#### SELECTED EXCERPT:
Most utilities already have some form of communications network, entailing an internal and external voice system and a data system. Combining these systems into a fast and efficient system, usually using a fiber-optics network, is the goal of most utilities.
Utilities See Opportunities
Utilities are seeing an opportunity with deregulation on the horizon. By modernizing their communications network, they see the possibility to expand into new business ventures. “The predominant drivers for network upgrade include either a desire to achieve cost effectiveness in the running of their operations, or a desire to generate new sources of income through telecommunications deployment,” said Bill Foster, Nortel Networks director of marketing. “Because the core utility business is growing at a rate of less than two percent per annum, many utilities are looking for new sources of revenue.” Salt River Project (SRP) saw this opportunity to improve its network to provide better service and to generate new service capabilities.
Even though SRP had installed fiber-optic cable between substations dating back to 1986, there were some inherent problems with the network. The network was configured in flat rings without alternate paths for route diversity. This singular approach left them open to service interruptions. A large part of the network was still served by leased circuits, microwave radio and copper cable. These deficiencies could have led to a lapse of substation supervision if a cable was cut.
One popular configuration for a communications network, combining voice and data, as well as electrical interface, is a modular, network ring approach. The modular approach provides configuration flexibility, expansion and provides ease of maintenance. It will also provide the option for communication over optical fiber as well as communication over a digital medium such as synchronous optical network (SONET) microwave radio or higher order OC-N SONET multiplexers. SONET is an internationally recognized standard facilitating interoperability and system growth.
The network is built in rings, ensuring redundancy that will prevent a fiber outage. In a typical network, the communications and power grid communications networks are intertwined to provide constant contact with all the networks and to efficiently leverage fiber capacity (see figure). Substations can be linked back to the operations building for supervisory control, while a separate ring supports corporate voice and data traffic. SRP developed a four-year plan to complete 300 miles of optical fiber which will ultimately connect over 150 69 kV substations.
For the communications backbone, two OC-48 bi-directional rings provide connectivity to SRP`s power operations building. The network is configured geographically into OC-48 east and OC-48 west rings so that SRP can efficiently leverage fiber capacity and support current and future growth. The 150 substations are linked by multiple OC-1 rings that are subtended back to the OC-48 backbone and the power operations building for supervisory control.
The structure of the ring network ensures that if there is some sort of fiber failure, SRP can still maintain contact with all the substations.
SRP is also looking at the possibility of migrating to an Ethernet environment in its substations over the next few years. As the number of intelligent devices in the substation expands–such as digital fault recorders, intelligent relays and demand meters–the number of dial up lines to support each device becomes increasingly difficult to manage. By adding an Ethernet bridging unit, not only can SRP build a single, streamlined Ethernet network, but the intelligent devices are no longer limited to dial-up speeds.

#### RECORD EXTRACTS:

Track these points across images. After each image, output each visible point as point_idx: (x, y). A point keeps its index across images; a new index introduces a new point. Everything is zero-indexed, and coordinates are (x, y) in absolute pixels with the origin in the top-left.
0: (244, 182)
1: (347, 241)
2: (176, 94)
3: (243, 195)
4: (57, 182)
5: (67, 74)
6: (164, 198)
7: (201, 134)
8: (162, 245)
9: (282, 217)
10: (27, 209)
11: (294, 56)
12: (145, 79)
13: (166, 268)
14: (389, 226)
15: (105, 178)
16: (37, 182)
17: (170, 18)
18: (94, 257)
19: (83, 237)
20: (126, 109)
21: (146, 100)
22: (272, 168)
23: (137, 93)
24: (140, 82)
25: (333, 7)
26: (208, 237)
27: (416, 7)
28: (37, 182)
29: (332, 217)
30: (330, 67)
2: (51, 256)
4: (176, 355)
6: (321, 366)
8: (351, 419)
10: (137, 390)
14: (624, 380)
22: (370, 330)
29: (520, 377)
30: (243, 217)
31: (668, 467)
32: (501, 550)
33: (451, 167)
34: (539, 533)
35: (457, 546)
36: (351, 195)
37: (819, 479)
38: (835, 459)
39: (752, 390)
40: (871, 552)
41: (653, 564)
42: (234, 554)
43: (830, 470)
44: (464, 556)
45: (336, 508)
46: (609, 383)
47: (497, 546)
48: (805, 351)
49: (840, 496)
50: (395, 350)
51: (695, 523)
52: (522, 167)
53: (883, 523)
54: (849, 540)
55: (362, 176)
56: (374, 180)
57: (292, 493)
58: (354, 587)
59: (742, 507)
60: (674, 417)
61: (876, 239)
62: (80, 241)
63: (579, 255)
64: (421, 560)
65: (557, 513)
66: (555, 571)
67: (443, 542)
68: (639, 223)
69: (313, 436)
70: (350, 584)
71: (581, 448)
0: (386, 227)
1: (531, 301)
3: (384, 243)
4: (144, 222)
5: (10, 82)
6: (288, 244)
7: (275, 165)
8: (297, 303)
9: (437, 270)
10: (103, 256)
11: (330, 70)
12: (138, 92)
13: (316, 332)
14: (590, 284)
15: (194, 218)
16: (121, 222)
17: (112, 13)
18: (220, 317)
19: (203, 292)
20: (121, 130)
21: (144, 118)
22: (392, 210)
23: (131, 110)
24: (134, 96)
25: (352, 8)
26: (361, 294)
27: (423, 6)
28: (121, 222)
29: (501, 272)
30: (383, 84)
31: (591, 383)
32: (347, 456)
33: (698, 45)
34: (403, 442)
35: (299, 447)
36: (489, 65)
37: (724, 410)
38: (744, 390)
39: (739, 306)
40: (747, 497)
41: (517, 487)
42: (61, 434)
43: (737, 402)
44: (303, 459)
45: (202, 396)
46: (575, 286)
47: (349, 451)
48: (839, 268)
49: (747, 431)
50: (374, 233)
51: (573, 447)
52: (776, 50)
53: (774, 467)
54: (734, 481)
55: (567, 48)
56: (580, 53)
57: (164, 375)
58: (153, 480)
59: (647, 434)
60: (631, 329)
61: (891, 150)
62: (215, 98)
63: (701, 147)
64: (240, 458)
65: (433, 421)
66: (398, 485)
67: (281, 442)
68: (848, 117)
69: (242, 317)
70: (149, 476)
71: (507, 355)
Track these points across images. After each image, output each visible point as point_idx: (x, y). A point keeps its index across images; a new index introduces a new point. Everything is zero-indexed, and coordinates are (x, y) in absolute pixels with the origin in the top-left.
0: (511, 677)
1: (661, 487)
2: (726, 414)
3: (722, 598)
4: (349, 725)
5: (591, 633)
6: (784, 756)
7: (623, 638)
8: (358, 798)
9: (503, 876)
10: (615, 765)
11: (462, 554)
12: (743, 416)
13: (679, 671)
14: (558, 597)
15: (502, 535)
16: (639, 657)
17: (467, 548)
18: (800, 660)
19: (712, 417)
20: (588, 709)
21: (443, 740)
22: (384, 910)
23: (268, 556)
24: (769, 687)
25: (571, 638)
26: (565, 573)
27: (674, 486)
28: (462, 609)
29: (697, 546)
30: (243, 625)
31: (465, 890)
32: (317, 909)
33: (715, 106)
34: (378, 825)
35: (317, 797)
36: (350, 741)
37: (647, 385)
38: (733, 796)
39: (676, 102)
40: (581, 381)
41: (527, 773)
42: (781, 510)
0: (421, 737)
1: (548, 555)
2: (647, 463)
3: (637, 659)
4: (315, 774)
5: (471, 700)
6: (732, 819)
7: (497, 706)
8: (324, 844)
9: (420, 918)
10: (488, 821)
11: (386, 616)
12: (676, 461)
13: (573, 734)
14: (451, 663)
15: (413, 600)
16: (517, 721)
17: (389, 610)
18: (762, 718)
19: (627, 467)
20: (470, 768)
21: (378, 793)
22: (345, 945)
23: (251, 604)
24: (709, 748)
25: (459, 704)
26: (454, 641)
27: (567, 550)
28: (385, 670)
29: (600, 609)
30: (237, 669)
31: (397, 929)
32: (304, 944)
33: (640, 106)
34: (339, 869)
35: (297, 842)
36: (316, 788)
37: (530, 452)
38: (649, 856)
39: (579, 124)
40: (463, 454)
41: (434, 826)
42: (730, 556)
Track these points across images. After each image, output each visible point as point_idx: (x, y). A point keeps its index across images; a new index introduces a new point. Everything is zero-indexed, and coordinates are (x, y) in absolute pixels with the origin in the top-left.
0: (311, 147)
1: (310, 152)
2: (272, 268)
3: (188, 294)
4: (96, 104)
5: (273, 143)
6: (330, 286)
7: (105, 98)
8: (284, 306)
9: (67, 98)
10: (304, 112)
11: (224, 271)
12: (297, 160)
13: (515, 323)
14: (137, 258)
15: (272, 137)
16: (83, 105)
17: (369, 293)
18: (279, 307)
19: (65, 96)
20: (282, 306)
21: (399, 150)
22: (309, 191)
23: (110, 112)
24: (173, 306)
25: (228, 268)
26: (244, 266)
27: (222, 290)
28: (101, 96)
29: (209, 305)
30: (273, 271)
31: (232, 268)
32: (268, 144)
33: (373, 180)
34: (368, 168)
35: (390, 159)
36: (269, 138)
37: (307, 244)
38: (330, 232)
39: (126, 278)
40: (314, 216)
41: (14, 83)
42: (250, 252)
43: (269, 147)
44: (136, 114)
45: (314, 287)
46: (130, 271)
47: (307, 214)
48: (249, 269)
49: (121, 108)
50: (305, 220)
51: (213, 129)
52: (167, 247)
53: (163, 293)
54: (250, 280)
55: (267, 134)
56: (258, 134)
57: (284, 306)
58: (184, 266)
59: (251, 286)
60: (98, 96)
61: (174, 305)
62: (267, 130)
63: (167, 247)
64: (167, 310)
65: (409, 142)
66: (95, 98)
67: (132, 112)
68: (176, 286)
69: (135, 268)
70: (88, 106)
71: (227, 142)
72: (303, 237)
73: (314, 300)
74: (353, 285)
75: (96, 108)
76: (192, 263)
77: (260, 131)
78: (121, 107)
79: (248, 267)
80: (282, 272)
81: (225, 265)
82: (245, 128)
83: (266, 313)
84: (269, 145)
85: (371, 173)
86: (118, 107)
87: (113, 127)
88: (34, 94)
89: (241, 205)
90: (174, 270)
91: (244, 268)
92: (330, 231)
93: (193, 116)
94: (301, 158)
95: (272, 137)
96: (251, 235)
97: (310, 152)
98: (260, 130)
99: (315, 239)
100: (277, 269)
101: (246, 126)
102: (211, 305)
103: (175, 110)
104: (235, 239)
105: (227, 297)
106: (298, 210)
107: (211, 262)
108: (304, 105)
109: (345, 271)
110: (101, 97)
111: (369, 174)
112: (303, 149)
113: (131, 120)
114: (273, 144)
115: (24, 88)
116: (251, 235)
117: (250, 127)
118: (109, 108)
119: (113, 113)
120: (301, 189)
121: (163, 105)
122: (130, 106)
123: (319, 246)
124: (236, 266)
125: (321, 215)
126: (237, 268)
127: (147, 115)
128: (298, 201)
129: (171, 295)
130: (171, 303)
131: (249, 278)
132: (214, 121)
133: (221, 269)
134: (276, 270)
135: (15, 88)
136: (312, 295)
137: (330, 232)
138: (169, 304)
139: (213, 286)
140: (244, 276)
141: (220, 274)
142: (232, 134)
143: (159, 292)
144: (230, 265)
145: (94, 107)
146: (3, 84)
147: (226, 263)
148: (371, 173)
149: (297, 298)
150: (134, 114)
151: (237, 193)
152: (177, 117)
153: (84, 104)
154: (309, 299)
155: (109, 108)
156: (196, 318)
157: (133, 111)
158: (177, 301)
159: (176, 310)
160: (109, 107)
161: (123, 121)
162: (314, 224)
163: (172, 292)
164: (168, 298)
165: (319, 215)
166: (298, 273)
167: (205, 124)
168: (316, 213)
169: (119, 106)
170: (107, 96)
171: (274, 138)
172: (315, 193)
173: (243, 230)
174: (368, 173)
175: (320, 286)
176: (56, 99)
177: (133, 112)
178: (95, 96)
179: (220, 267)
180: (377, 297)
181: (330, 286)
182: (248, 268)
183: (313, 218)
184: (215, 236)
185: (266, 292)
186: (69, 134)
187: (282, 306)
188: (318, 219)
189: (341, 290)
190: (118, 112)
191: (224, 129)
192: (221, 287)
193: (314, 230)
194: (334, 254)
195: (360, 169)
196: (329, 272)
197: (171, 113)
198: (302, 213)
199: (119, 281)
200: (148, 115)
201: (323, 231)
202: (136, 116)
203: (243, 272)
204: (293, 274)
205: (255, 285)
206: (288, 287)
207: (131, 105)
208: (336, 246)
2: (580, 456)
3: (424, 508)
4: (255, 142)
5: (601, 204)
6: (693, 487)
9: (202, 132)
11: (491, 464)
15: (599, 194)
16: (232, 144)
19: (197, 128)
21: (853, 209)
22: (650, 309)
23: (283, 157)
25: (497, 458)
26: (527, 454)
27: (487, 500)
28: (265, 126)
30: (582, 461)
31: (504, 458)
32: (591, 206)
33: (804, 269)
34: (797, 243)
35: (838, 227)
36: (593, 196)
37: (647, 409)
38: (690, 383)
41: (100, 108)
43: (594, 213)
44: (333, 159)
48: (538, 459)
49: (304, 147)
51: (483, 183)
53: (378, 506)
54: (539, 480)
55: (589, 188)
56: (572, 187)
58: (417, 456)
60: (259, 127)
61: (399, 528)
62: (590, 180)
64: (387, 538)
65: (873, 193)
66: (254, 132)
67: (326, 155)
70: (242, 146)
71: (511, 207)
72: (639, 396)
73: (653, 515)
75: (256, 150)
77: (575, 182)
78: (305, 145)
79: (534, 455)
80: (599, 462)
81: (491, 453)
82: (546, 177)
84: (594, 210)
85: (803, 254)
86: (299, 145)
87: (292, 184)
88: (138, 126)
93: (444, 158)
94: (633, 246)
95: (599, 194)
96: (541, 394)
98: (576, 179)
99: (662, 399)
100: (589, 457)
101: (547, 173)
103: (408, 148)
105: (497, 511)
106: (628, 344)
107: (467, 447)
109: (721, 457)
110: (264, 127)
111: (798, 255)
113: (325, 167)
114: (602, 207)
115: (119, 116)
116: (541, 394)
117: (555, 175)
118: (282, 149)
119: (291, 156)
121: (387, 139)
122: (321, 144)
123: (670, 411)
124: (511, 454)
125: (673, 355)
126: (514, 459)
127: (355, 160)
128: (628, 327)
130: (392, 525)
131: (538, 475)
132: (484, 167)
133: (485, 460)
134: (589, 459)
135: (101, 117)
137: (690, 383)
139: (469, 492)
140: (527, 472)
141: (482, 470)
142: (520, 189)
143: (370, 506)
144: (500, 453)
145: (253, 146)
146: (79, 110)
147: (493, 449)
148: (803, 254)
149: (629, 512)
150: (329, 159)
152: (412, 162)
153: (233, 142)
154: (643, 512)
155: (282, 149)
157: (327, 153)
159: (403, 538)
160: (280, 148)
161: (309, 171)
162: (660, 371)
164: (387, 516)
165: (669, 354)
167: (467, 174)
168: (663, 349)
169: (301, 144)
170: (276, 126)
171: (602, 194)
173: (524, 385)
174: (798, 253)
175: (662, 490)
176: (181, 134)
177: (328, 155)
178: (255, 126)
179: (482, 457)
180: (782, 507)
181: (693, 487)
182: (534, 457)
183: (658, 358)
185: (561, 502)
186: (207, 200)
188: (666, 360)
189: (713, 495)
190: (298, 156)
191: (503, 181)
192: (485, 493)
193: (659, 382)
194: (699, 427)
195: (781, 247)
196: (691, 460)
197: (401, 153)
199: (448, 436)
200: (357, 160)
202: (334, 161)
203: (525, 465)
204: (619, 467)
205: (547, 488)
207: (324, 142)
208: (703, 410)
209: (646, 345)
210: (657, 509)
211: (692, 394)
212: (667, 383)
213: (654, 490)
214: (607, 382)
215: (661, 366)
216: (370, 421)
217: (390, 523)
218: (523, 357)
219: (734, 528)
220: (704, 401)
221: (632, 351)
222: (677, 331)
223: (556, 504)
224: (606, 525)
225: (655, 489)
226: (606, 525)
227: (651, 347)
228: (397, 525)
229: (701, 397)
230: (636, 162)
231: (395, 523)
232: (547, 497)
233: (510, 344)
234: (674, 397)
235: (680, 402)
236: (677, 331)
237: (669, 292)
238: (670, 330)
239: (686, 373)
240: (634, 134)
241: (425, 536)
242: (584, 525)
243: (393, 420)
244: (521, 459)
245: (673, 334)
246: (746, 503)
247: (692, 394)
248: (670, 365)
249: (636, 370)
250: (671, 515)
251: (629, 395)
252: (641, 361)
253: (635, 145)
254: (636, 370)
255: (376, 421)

#### PROBLEM STATEMENT:
Rewrite the utility network text starting at "Even though SRP" and ending at "cable was cut.", swapping "copper cable" for "copper wire".

#### RESULT OF THE TASK:
Even though SRP had installed fiber-optic cable between substations dating back to 1986, there were some inherent problems with the network. The network was configured in flat rings without alternate paths for route diversity. This singular approach left them open to service interruptions. A large part of the network was still served by leased circuits, microwave radio and copper wire. These deficiencies could have led to a lapse of substation supervision if a cable was cut.